THIRTEEN

Grand Place

Brussels

Five Minutes Later

The three men stood in front of the yellow-stone baroque facade of Le Pigeon while Vorstaat finished another Gitane.

"What are your plans now, Mr. Reilly?"

"First I'll check at the Amigo Hotel, see if they have my baggage. I'm due to change shirts sometime soon."

The policeman made a sound that might have been a chuckle had there been any humor in it. "You will be staying in Brussels how long?"

"Other than a hot shower, I have no reason to stay at all. I came to make sure the foundation's work was continuing, and Louis assures me it is."

"So you will be returning to America?" The inspector's inflection implied he doubted it.

"First I need to go to Amsterdam with Louis, see exactly where we are on Benjamin Yadish's research, then go by and offer condolences to his wife. Then home."

Vorstaat was studying Lang's face with a stare he surely knew made Lang uncomfortable. "This research, it will continue?"

Lang was taken by surprise. "I… I'm not sure. Our two leading guys-one here, one back homer-are both dead."

The policeman dropped his cigarette and crushed it into the cobblestones with more enthusiasm than was necessary. "Has it occurred to you that these two men were murdered not just to halt their research but to steal it?"

Lang's mind flashed back to the pages torn from Lewis's notebook. "Has anything from Dr. Yadish's laboratory been taken?"

"The Amsterdam authorities tell me his wife said the CD on which he keeps his records is missing. She could not tell them what was on it, but they intend to speak to her again when she has had time to collect her… collect her thoughts. Perhaps next week."

Lang was hardly surprised that Vorstaat had already been in touch with the Dutch police. It was the obvious thing to do. "Did she have any idea why he was in Bruges?"

The policeman was staring at him harder than ever. "He told her he was meeting you."

Stunned, Lang said nothing for a moment. "The night he was killed I was in the United States. I have both a priest and a policeman who can attest to the fact."

That humorless grin spread across wide lips. "You may need them, Mr. Reilly. For the moment, though, I suggest you use care."

Was the man a comedian or just prone to understatement?

"You can count on it."

Vorstaat started to turn to go and then stopped. "One more thing, Mr.

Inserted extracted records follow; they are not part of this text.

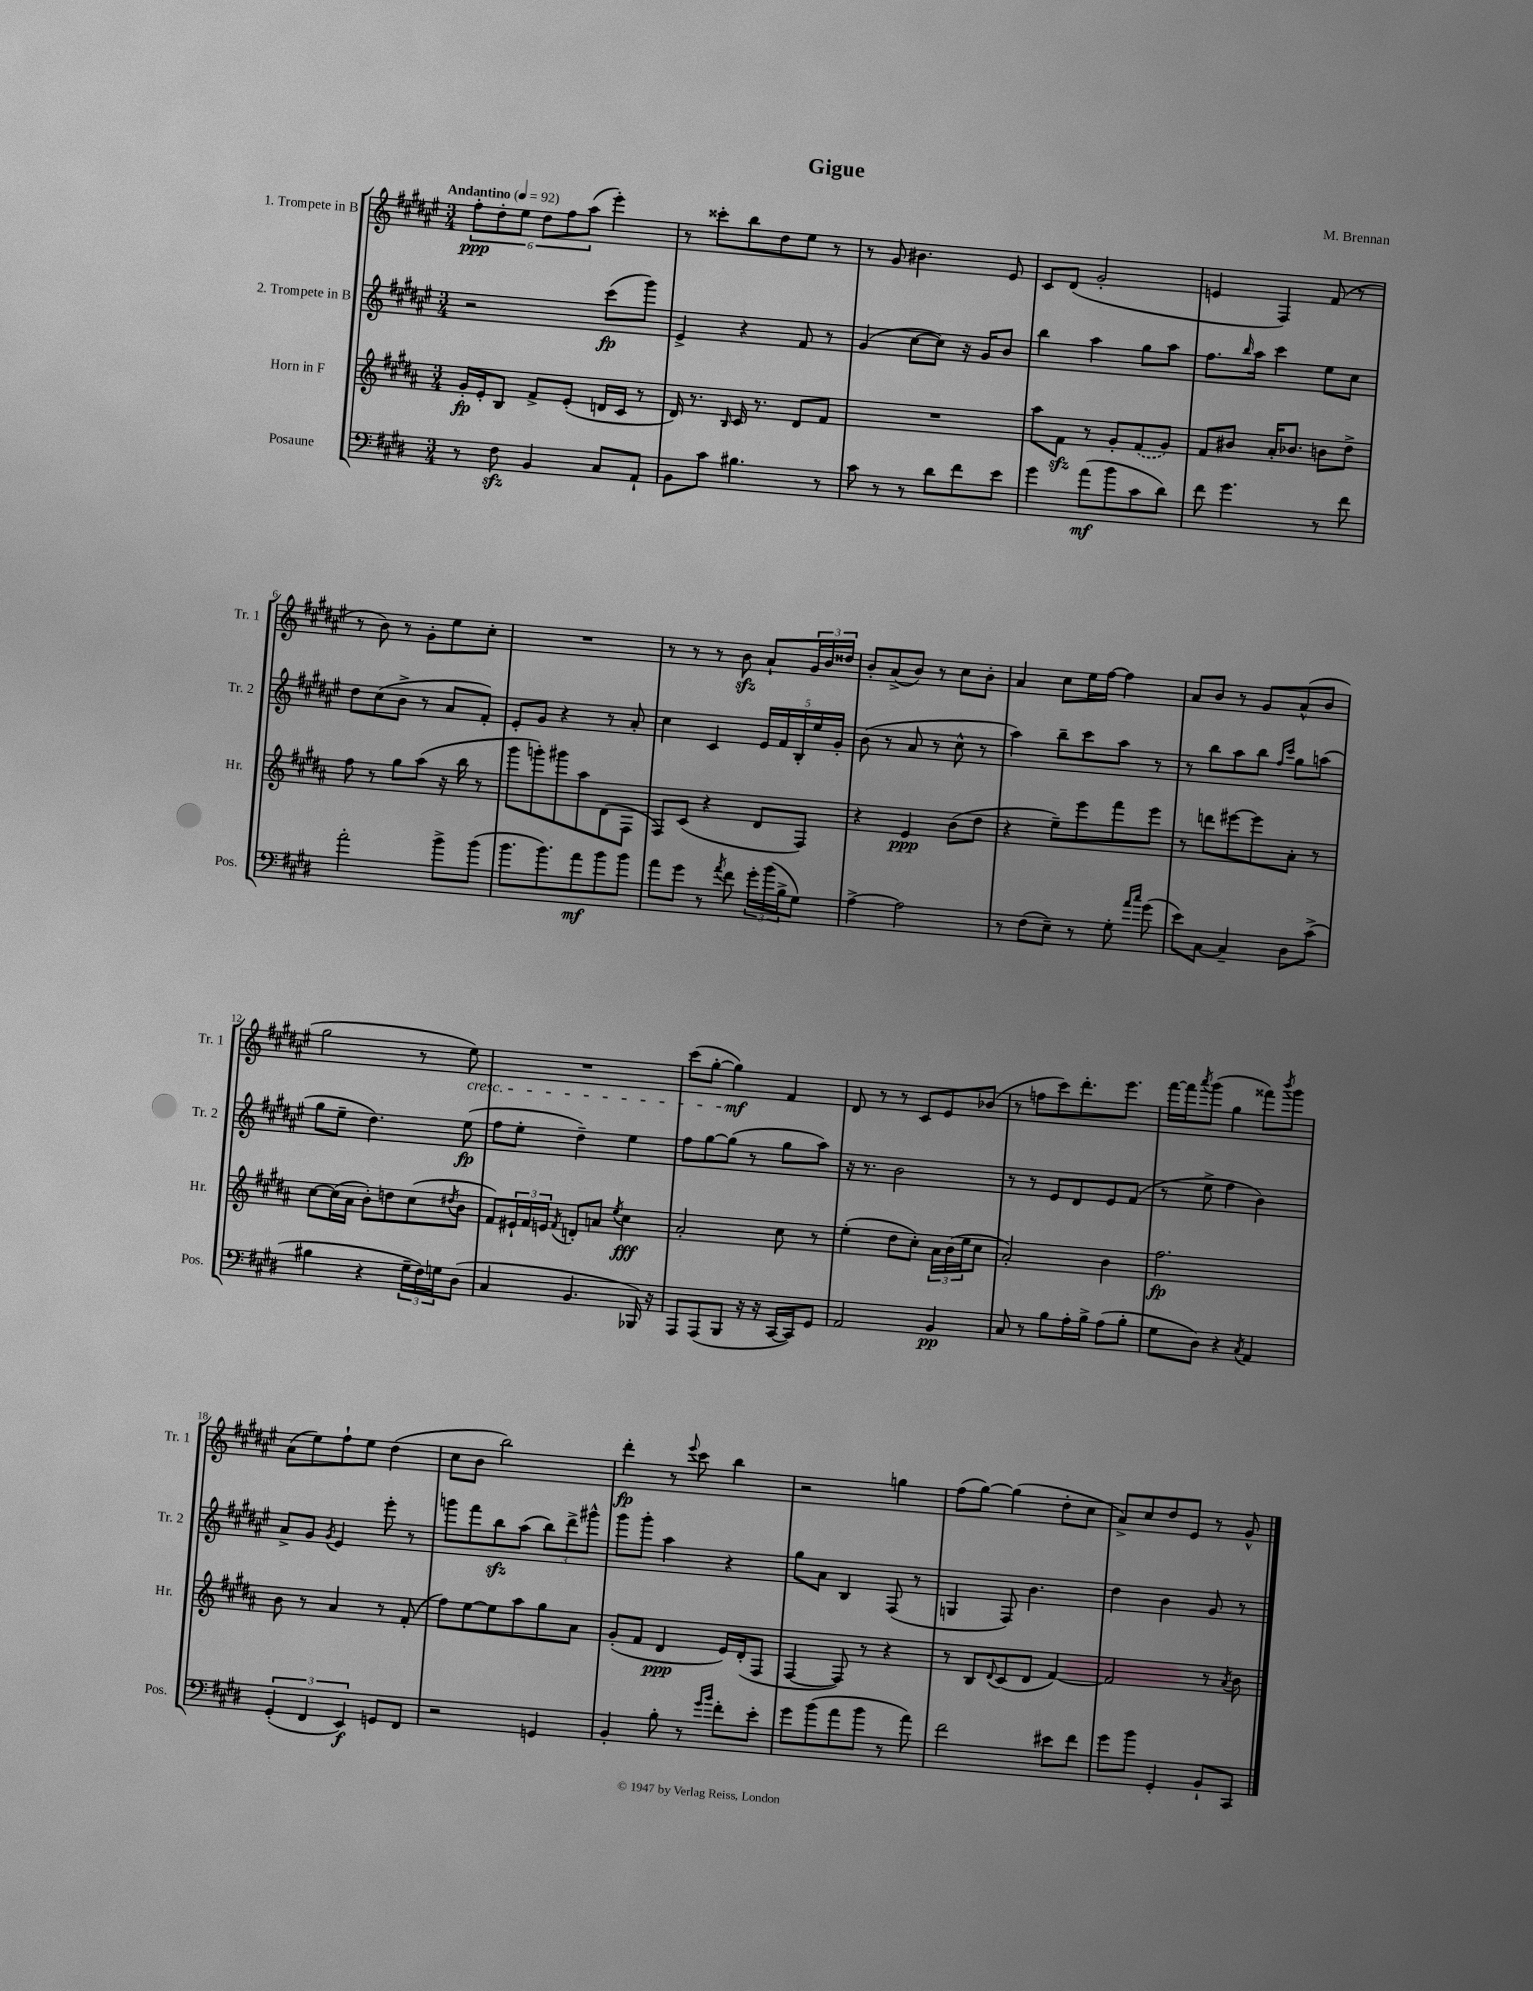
\header { title = "Gigue" composer = "M. Brennan" }
<<
\new StaffGroup <<
\new Staff = "s0" \with { instrumentName = "1. Trompete in B" shortInstrumentName = "Tr. 1" } {
    \clef treble \key fis \major \numericTimeSignature \time 3/4 \tempo "Andantino" 4 = 92
    \tuplet 6/4 { fis''8-.\ppp dis''8-. eis''8 dis''8 fis''8 ais''8( } eis'''4-.) |
    r8 cisis'''8-. b''8 dis''8 eis''8 r8 |
    r8 gis'8 bis'4. eis'8 |
    cis'8 dis'8( gis'2-. |
    e'4 fis4) fis'8( r8 |
    r8 b'8) r8 gis'8-. eis''8 cis''8-. |
    R2. |
    r8 r8 r8 b'8\sfz ais'8-! \tuplet 3/2 { gis'16 b'16 disis''16 } |
    b'8-. ais'8->( b'8) r8 cis''8 b'8-. |
    ais'4 cis''8 eis''16 fis''16~ fis''4 |
    ais'8 b'8 r8 gis'8 ais'8-^( b'8 |
    gis''2 r8 eis''8\cresc) |
    R2. |
    cis'''8( gis''8~-. gis''4\mf\!) fis'4 |
    dis'8 r8 r8 cis'8 eis'8 bes'8( |
    r8 f''8 cis'''8) dis'''8.-. eis'''8. |
    fis'''16~ fis'''16 \acciaccatura { ais'''8 } gis'''8( gis''4 fisis'''8) \acciaccatura { b'''8 } gis'''8 |
    ais'8( eis''8) fis''8-! eis''8 dis''4( |
    cis''8 b'8 b''2) |
    dis'''4-.\fp r8 \appoggiatura { eis'''8 } cis'''8 b''4 |
    r2 g''4 |
    fis''8( gis''8~) gis''4( dis''8-. cis''8 |
    ais'8->) cis''8 dis''8 eis'8 r8 gis'8-^ \bar "|." |
}
\new Staff = "s1" \with { instrumentName = "2. Trompete in B" shortInstrumentName = "Tr. 2" } {
    \clef treble \key fis \major \numericTimeSignature \time 3/4
    r2 cis'''8\fp( gis'''8) |
    eis'4-> r4 fis'8 r8 |
    gis'4( cis''8~ cis''8) r16 gis'16 b'8 |
    b''4 ais''4 gis''8 ais''8 |
    fis''8. \grace { b''16 } ais''16 cis'''4 eis''8 cis''8 |
    dis''8 cis''8( b'8-> r8 ais'8 fis'8-.) |
    eis'8-. gis'8 r4 r8 ais'8-. |
    cis''4 cis'4 \tuplet 5/4 { eis'16 fis'16 b16-. eis''16 gis'16-. } |
    b'8( r8 ais'8 r8 cis''8-^ r8 |
    ais''4) b''8-- cis'''8 ais''8 r8 |
    r8 b''8 ais''8 b''8 \grace { fis''16 cis'''16 } gis''8 a''8( |
    gis''8 eis''8-- dis''4.) eis''8\fp( |
    fis''8 eis''8-. dis''4--) eis''4 |
    fis''8 gis''8~ gis''8( r8 gis''8 ais''8) |
    r16 r8. b'2 |
    r8 r8 eis'8 dis'8 eis'8 fis'8( |
    r8 eis''8-> fis''4 b'4) |
    ais'8-> gis'8 \acciaccatura { gis'8 } eis'4 eis'''8-. r8 |
    g'''8 fis'''8 b''8\sfz ais''8( \tuplet 3/2 { b''8) dis'''8-> gis'''8-^ } |
    gis'''8 gis'''8-. ais''4 r4 |
    gis''8 ais'8 b4 fis8( r8 |
    g4 fis8) b'4. |
    dis''4 b'4 gis'8 r8 \bar "|." |
}
\new Staff = "s2" \with { instrumentName = "Horn in F" shortInstrumentName = "Hr." } {
    \clef treble \key b \major \numericTimeSignature \time 3/4
    gis'16-.\fp e'16-. b8 fis'8-> e'8-.( d'16 cis'16 r8 |
    dis'16) r8. \grace { b16 } cis'16 r8. dis'8 fis'8 |
    R2. |
    ais''8 fis'8\sfz r8 gis'8-. \once \slurDashed fis'8( gis'8) |
    fis'8 bis'8 ais'16-. bes'8. b'8 dis''8-> |
    fis''8 r8 gis''8 ais''8( r16 b''16 r8 |
    gis'''8 g'''8-.) gis'''8 ais''8 dis'8( fis8 |
    fis8) cis'8( r4 dis'8 fis8) |
    r4 e'4\ppp b'8( dis''8 |
    r4 e''8--) e'''8 fis'''8 e'''8 |
    r8 d'''8 eis'''8~ eis'''8 ais'8-. r8 |
    cis''8~ cis''16( ais'16 b'8-.) d''8 cis''8( \acciaccatura { dis''8 } b'8 |
    fis'8) \tuplet 3/2 { eis'16-! fis'16 e'16 } \acciaccatura { fis'8 } d'8-. a'8 \acciaccatura { e''8 } cis''4\fff |
    ais'2-. cis''8 r8 |
    e''4-.( dis''8 cis''8-.) \tuplet 3/2 { ais'16 b'16( e''16 } cis''8 |
    ais'2-.) b'4 |
    fis''2.\fp |
    b'8 r8 ais'4 r8 fis'8-.( |
    fis''8) e''8~ e''8 ais''8 gis''8 ais'8 |
    gis'8-.( fis'8 dis'4\ppp e'16) dis'16-.( fis8 |
    fis4~ fis8) r8 r4 |
    r8 b8 \appoggiatura { dis'8 } cis'8( dis'8 fis'4~) |
    fis'2 r8 \acciaccatura { ais'8 } b'8 \bar "|." |
}
\new Staff = "s3" \with { instrumentName = "Posaune" shortInstrumentName = "Pos." } {
    \clef bass \key e \major \numericTimeSignature \time 3/4
    r8 fis8\sfz b,4 cis8 a,8-! |
    b,8 cis'8 bis4. r8 |
    cis'8 r8 r8 dis'8 fis'8 e'8 |
    gis'4 a'8\mf( b'8 cis'8 dis'8) |
    fis'8 gis'4. r8 fis'8 |
    a'2-. b'8-> b'8( |
    b'8. b'8.) a'8\mf b'8 b'8 |
    a'8 gis'8 r8 \acciaccatura { a'8 } fis'8 \tuplet 3/2 { gis'16-. b'16( b16-> } gis8) |
    a4~-> a2 |
    r8 fis8( e8--) r8 gis8-. \grace { a'16 cis''16 } gis'8( |
    e'8) cis8~ cis4-- dis8 cis'8->( |
    bis4 r4 \tuplet 3/2 { gis16-- fis16) g16 } dis8( |
    cis4 b,4. bes,,16) r16 |
    a,,8 a,,8( b,,8 r16 r16 cis,16~ cis,16) gis,8 |
    a,2 b,4\pp |
    cis8 r8 b8 a16-. b16-> a8( b8-. |
    gis8 dis8) r4 \acciaccatura { cis8 } a,4 |
    \tuplet 3/2 { gis,4-.( fis,4 e,4\f) } g,8 fis,8 |
    r2 g,4 |
    b,4-. b8-. r8 \grace { gis'16 b'16 } fis'8-. e'8-. |
    gis'8 b'8( a'8 b'8 r8 a'8) |
    fis'2 eis'8 fis'8 |
    gis'8 b'8 gis,4-. b,8-! cis,8 \bar "|." |
}
>>
>>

Reilly." He reached into a coat pocket and handed Lang a business card. "Please give me a call before you leave Europe. I may have learned more."

Lang slipped the card into his wallet. "Certainly."

Lang and Louis watched him cross the square without looking back.

"He will tell us if he learns more?" Louis asked.

"If he learns more, he will want to ask more questions," Lang said.

"He did not ask many today."

"He knows very little today."


***

Book of Jereb

Chapter Two

1. And Pharaoh sent forth his army, his archers and chariots into the desert to return the Israelites to Egypt so that they found the Israelites on the shore of the sea. The Israelites saw the army of Pharaoh; they murmured* unto Moses, saying, "Hast thou brought us into the desert and to the sea only to die by Pharaoh's hand?"

2. Moses said unto them, "Fear not in your hearts, tor thy God shall save thee." And once the Israelites had passed through the shallow sea came a wave at the hand of the one God that swept away Pharaoh, his chariots, his archers and horses so that none were left to pursue.

3. And so began the forty years of the Israelites in the desert.

4. The one God commanded Moses to make unto him an ark, measuring forty-five inches long, twenty-seven inches wide, and twenty-seven inches high. [1] And He commanded the box to be made of wood. The Lord told Moses both the inside and the outside should be laid with the purest of gold, and gold rings at each end so that it might be borne by men. A seal should be placed upon the same so that the lid of the box should not fall off should a man stumble.

5. When the ark had been completed, Moses said to the Israelites, "Behold, your one God has created a weapon that you have never seen." And Zete, son of Zel, doubted the words of Moses, and reached to touch the ark and was struck dead by a bolt that came not from the heavens, and the people bowed to Moses, saying, "You are our savior." And Moses became angry, replying unto them, "Your savior is the one God, who hath brought you forth from Egypt."

6. While the Israelites were encamped at the base of the mountain across the sea but south of the land of the Midi- anites, being the mountain of the God of Abraham, the one God said unto Moses, "Come to me on the mountain and I will give you commandments I have written, that thou might instruct the Isrealites, and you shall put these commandments into the ark I commanded you to build"

7. And Moses was upon the mountain a great time, requiring neither food nor water but sustained by the one God. While Moses was on the mountain, the children of Israel began to murmur, fearing he was dead or would not return to them, and they said among themselves, "Let us make a god so that we may worship it." And they melted down their gold and constructed a golden calf and fell down before it, worshiping it.

8. When Moses returned and saw the Israelites worshiping an idol, he threw down the tablets the Lord had given him, breaking the same and rewrote the same, on tablets in his own hand.

9. And Moses cast the golden calf into the fire until it was consumed.